From the very first film Sammy makes and projects onto the cupped palms of his tiny hands (a direct rip-off of The Greatest Show on Earth, as many of Sammy’s first pictures essentially are — but what artist does not begin this way?), he finds filmmaking to be about controlling what he cannot in reality. Is the war picture that he makes after discovering a gut-wrenching family betrayal really about the war, or about the sensation of carnage he is feeling in his own home? Is the filming of senior ditch day for a class that bullies him just an excuse to use a nice camera, or is it a way of squeezing himself into a space he’s been ostracized from?
When little Sammy damages his expensive toy trains, his father — always with the lesson at hand, platitudes that are so obvious until you grow up and realize they were painfully true the whole time — admonishes him: “You can’t just love something, you also have to take care of it, right?”
Everyone in The Fabelmans loves all sorts of people and things.
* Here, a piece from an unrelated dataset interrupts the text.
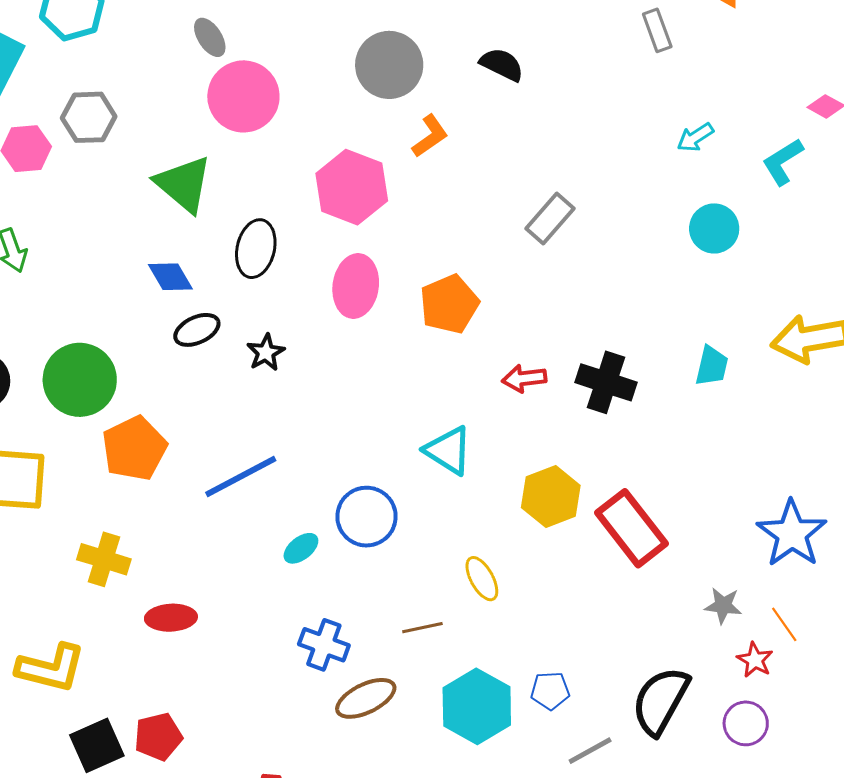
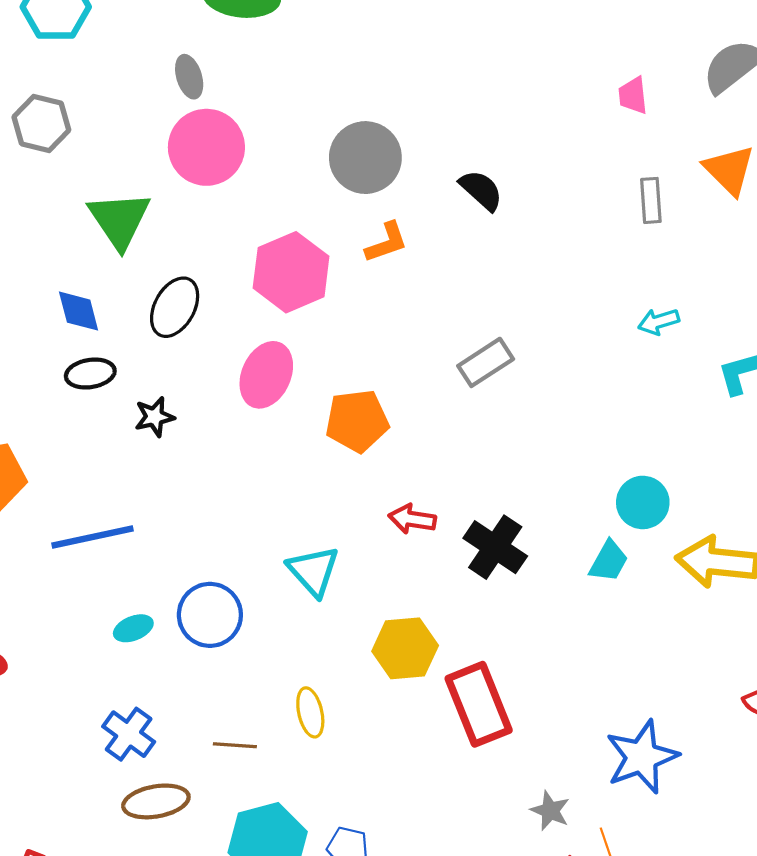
cyan circle: (714, 228) -> (643, 502), moved

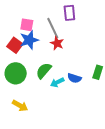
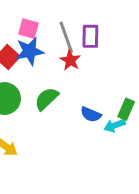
purple rectangle: (69, 13) -> (90, 36), moved
cyan arrow: (57, 82) -> (115, 125), moved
Mitzi loves the piano and her husband and her kids and maybe even another man; Burt loves his work and his children and he really loves his wife; Sammy’s girlfriend Monica (Chloe East) loves all things Jesus and also making out with the nice Jewish boy at school; and Sammy loves his sisters and his parents — though, as he grows, he sometimes hates them, too — and he really loves film (maybe more than anything, maybe in a way that scares him).
But you also have to take care of it. The Fabelmans is about this taking care, maybe more than anything. It is about how hard taking care is. Loving is easy, but taking care might become something we do not expect or even want. It may mean choosing your art over your family, it may mean choosing therapy and that other man and divorce, it may mean letting your beloved choose that therapy and man and divorce over you, and it may mean accepting that people will not understand you.
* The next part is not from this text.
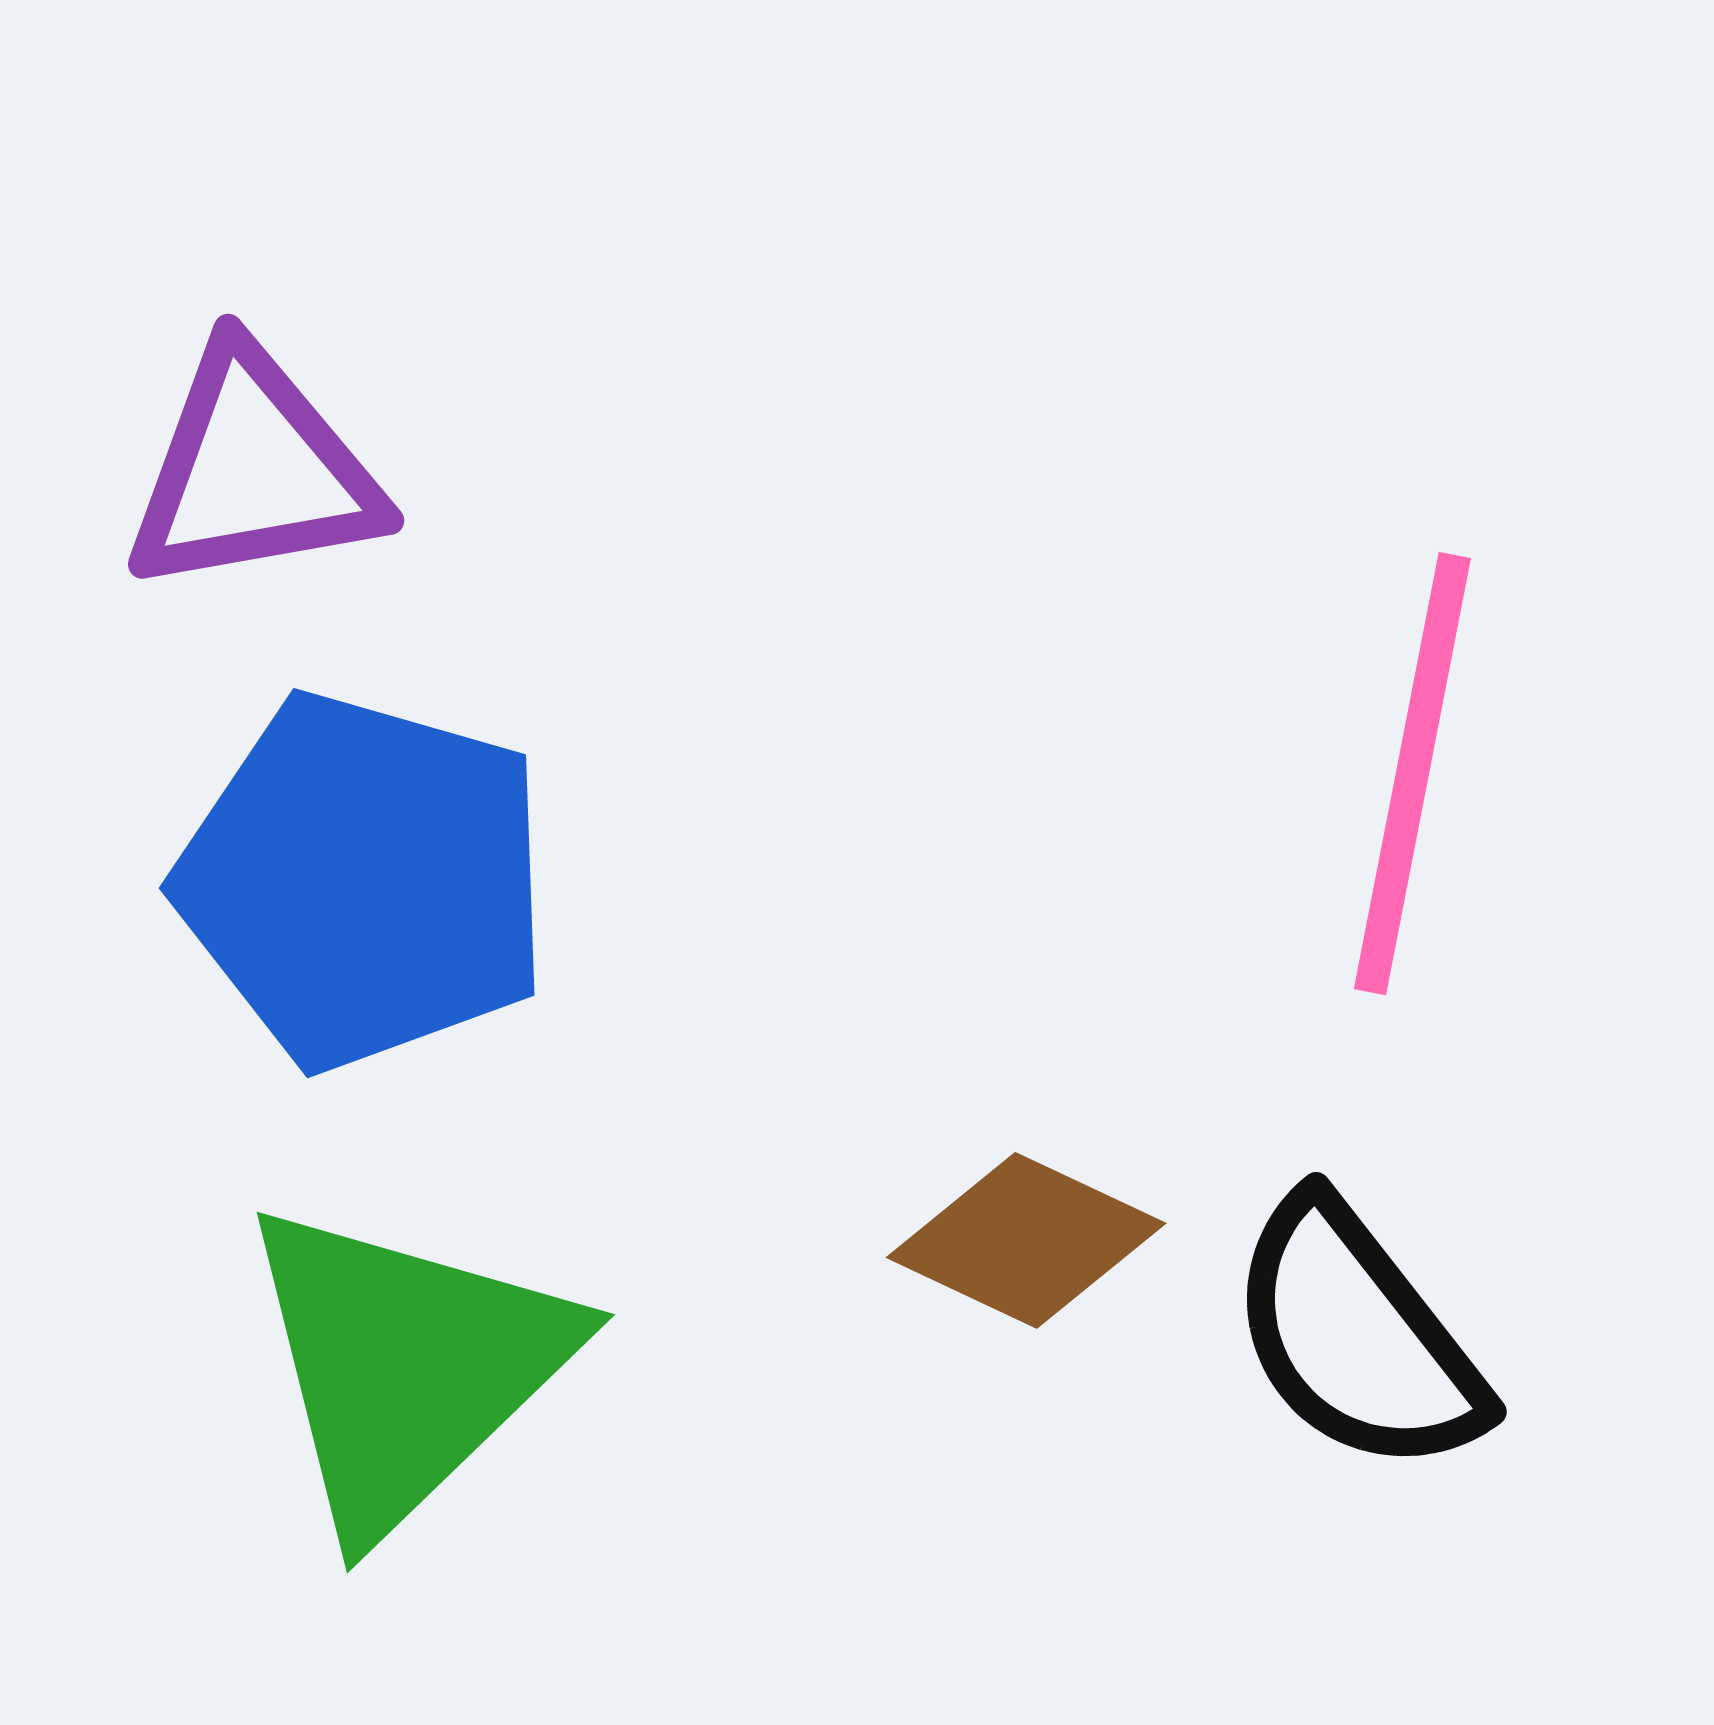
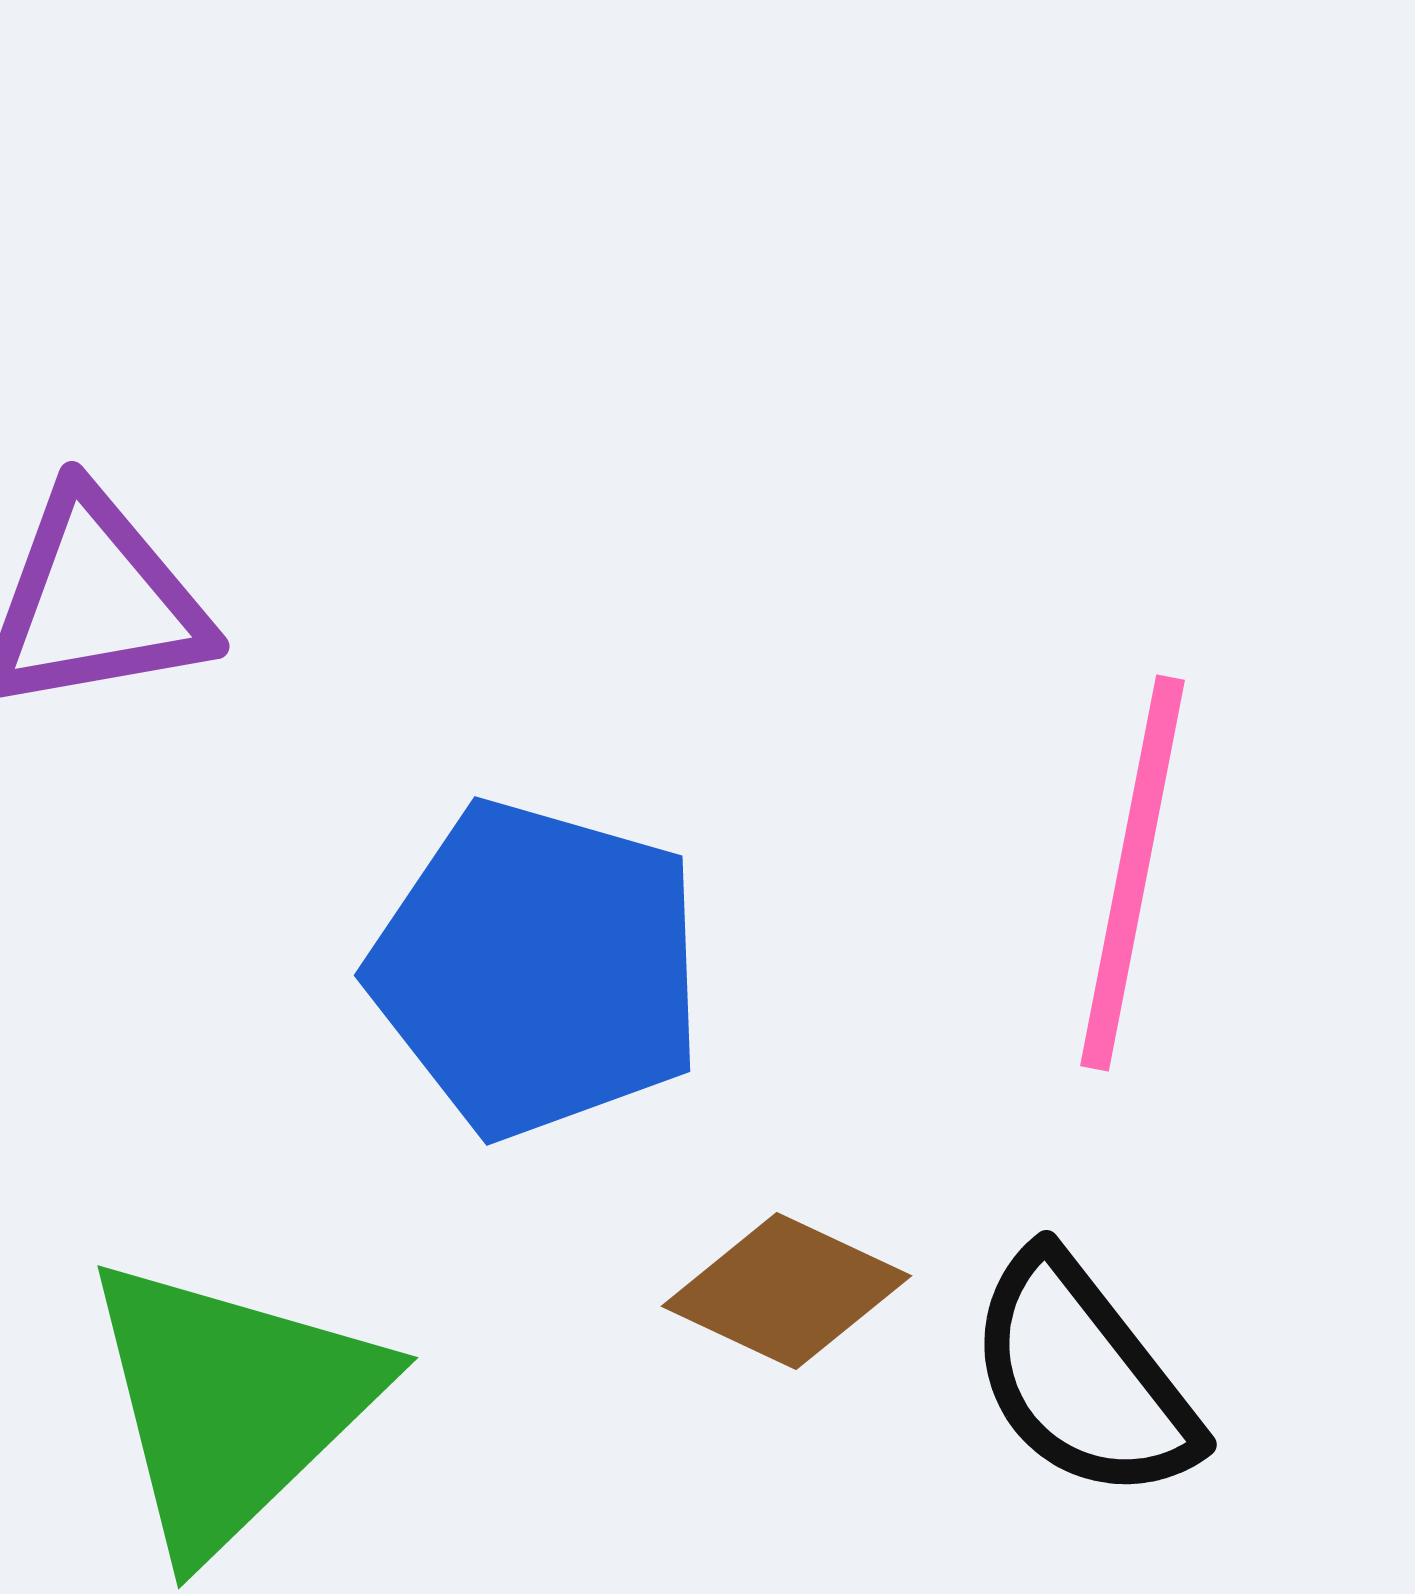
blue pentagon: (364, 881) -> (537, 969), moved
And if Spielberg’s opening remarks are a testament to anything, it’s that this practice of not just loving but taking care takes us our whole lives. Just now, with The Fabelmans, it feels that Spielberg has taken care of something that probably needed taking care of for decades. I die a little when I read the accusations of indulgence, because what else are we doing here — why else are we making art and sharing it with others if not to love and take care of our truths, if not to provide others flashes of themselves in the way that we personally create?
The Fabelmans opens in front of a movie theater. A nervous, young Sammy stands before his parents, who gently explain what going to see a movie is like: how the lights will go out, how the screen will look. They are giving him a great, powerful gift. I find myself weeping. My father had that conversation with me when I was small (and thus bestowed on me my lifelong love of film) and, if I am so lucky, I will have that conversation with a small loved one of my own one day, and so on and so on. Is it really indulgent to submerge oneself in ideas of love and taking care for a few hours? Is it emotionally manipulative to emphasize how these slices of life impact us, how the act of cinematic expression and creation as healing and sharing must be cherished? I just don’t believe that to be true, and I think The Fabelmans provides far more than it indulges in its exploration of the heart-achingly personal.